In particular, did the financial crisis prove that capitalism is fundamentally unstable and that a new model involving greater control and a much bigger role for the state, as favoured by Jeremy Corbyn’s Labour Party, is a better one? Or, the fact that the guilty men and women mainly got away with it, meant that public anger over the crisis was never assuaged?

We should understand that the financial crisis did not begin on the weekend of September 13-14, 2008, which saw frantic but unsuccessful efforts to save Lehman Brothers, the Wall Street investment bank. The crisis had been simmering for well over a year, a period that saw the run on Northern Rock and the start of Britain’s deepest recession in the post-war period.

The bankruptcy of Lehman, announced on September 15, turned a smouldering crisis into a ravaging forest fire that spread rapidly around the world. Banks were bailed-out by free-market governments using public funds. Alongside near-zero interest rates, central banks including the Bank of England did things they never would have contemplated in normal circumstances, most notably quantitative easing (or the printing of free money). Governments spent vast sums of money that ran into the billions boosting their economies to ease the impact of the crisis, but on the basis that they would cut back later. Austerity, on a scale and duration not seen in this country since the Geddes axe of the 1920s, was the course chosen by the coalition government in 2010.

 

MOST of what people think they know about the past decade is wrong. The danger in 2008 was of a prolonged period of deflation – falling prices and economic depression, a modern version of the 1930s. The reality is that both were avoided. After the shock of the crisis the economy grew more slowly than had been the norm, but it grew. All advanced economies were afflicted by weaker growth.
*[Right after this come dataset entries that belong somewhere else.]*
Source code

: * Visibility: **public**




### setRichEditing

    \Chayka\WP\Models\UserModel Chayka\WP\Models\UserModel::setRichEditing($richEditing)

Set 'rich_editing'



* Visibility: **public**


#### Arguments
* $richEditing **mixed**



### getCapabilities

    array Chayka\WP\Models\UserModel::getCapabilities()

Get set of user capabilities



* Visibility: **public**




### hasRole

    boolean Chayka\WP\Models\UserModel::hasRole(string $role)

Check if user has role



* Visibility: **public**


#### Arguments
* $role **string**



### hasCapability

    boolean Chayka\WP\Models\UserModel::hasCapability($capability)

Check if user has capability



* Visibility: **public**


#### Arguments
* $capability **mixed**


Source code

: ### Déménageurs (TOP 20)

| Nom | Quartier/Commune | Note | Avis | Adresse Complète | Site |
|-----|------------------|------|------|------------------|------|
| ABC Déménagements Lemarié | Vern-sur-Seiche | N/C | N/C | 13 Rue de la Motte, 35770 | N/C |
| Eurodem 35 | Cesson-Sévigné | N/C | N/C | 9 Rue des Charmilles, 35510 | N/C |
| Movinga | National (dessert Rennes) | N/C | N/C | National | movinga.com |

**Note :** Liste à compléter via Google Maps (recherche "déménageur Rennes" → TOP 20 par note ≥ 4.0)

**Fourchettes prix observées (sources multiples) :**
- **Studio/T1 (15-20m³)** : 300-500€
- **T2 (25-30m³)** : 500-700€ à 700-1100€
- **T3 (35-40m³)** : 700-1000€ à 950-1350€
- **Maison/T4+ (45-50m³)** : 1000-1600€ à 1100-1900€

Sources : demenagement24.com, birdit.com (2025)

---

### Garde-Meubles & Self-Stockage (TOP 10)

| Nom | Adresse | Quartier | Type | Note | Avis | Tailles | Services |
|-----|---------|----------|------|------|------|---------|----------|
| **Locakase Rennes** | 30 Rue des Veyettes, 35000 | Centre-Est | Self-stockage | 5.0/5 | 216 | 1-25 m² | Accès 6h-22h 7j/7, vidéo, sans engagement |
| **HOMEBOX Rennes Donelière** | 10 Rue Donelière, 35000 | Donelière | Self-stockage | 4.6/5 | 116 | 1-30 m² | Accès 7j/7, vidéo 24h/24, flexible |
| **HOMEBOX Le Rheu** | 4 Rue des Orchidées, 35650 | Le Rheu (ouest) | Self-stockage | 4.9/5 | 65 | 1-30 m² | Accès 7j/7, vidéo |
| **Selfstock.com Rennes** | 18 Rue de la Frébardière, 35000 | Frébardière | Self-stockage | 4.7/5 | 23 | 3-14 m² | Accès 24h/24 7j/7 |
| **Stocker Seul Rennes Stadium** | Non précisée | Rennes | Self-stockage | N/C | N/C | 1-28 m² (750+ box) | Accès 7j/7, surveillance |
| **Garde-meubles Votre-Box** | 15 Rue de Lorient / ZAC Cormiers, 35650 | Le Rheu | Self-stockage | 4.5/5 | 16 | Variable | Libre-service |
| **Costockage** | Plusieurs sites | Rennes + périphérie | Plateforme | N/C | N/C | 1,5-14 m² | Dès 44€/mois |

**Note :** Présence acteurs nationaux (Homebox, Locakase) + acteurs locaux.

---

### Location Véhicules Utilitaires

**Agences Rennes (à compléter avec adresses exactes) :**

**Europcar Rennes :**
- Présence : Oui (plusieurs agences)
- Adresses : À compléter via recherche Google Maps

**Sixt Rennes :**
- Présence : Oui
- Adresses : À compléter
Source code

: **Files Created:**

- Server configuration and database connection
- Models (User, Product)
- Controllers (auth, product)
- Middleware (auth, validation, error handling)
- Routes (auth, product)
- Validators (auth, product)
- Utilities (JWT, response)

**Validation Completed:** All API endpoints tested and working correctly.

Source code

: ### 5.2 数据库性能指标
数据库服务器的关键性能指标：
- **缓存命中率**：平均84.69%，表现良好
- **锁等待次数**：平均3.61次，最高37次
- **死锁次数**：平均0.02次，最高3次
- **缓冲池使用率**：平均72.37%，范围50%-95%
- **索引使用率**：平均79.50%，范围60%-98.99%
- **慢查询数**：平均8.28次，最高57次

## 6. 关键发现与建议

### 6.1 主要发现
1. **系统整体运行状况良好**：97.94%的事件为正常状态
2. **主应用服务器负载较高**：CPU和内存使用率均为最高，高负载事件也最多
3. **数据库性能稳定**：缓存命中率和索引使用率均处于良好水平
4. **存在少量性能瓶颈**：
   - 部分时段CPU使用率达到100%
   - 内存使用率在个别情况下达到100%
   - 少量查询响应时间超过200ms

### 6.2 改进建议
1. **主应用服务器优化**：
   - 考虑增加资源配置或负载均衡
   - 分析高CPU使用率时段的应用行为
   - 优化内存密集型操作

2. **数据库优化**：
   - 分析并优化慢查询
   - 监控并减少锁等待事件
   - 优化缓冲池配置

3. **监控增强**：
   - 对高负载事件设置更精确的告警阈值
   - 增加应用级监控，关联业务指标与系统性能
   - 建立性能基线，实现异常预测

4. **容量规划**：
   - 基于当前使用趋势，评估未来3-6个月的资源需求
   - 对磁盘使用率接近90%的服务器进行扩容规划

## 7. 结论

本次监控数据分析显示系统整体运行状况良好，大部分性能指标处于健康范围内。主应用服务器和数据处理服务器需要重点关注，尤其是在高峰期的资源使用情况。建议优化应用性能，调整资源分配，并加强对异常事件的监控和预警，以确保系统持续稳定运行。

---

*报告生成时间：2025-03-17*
Income inequality in Britain has fallen since the crisis, not least because the burden of tax faced by the highest earners has increased. This financial year, 2018-19, the top 1% will pay almost 28% of all income tax, compared with just over 24% in 2007-08, paying £12bn a year more in tax than before the near meltdown. The top 10% accounts for 59.7% of all income tax revenues, up from 54.3%.

Austerity, as practised by the coalition led by David Cameron and now by a Tory minority government under Theresa May, was never about shrinking the size of the state for ideological reasons. The coalition’s mantra before the crisis was that after the spending splurge under Gordon Brown, the “proceeds of growth” would in future be shared between tax cuts and increased public spending.

Even faced with the task of reducing an out-of-control budget deficit, Mr Cameron ring-fenced NHS spending and imposed a target of spending 0.7% of gross national income on foreign aid. A better criticism of Tory austerity is that too much of it involved cuts to government investment and that the process has dragged on for too long, partly because it was leavened with tax cuts, mostly for working people.

 

THE financial crisis and its aftermath were painful but too many Tories seem to have been cowed by it from making a robust case for capitalism. This leaves the way open for Jeremy Corbyn and John McDonnell, Labour’s anti-capitalist chancellor. When a privatised rail company messes up, or a housebuilding boss is awarded a bonus running into tens of millions of pounds, there is rightly an outcry. The crisis itself was the product, yes, of many greedy bankers and a few in handcuffs might have satisfied public opinion, but it was also the consequence of regulators whose job it was to stop them failing. In many cases, including the recent collapse of Carillion, many of these problems arise at the interface between the public and private sector.

Of course, we all want to return to a time when living standards are rising at a decent pace. That will be achieved only when productivity growth also returns to something approaching past norms. Capitalism in Britain has, since the crisis, delivered something like seven times the number of new jobs as those cut by the public sector. Unemployment is at its lowest since the mid-1970s. It is the private sector, not failed prescriptions of anti-capitalism, that will deliver prosperity in the future.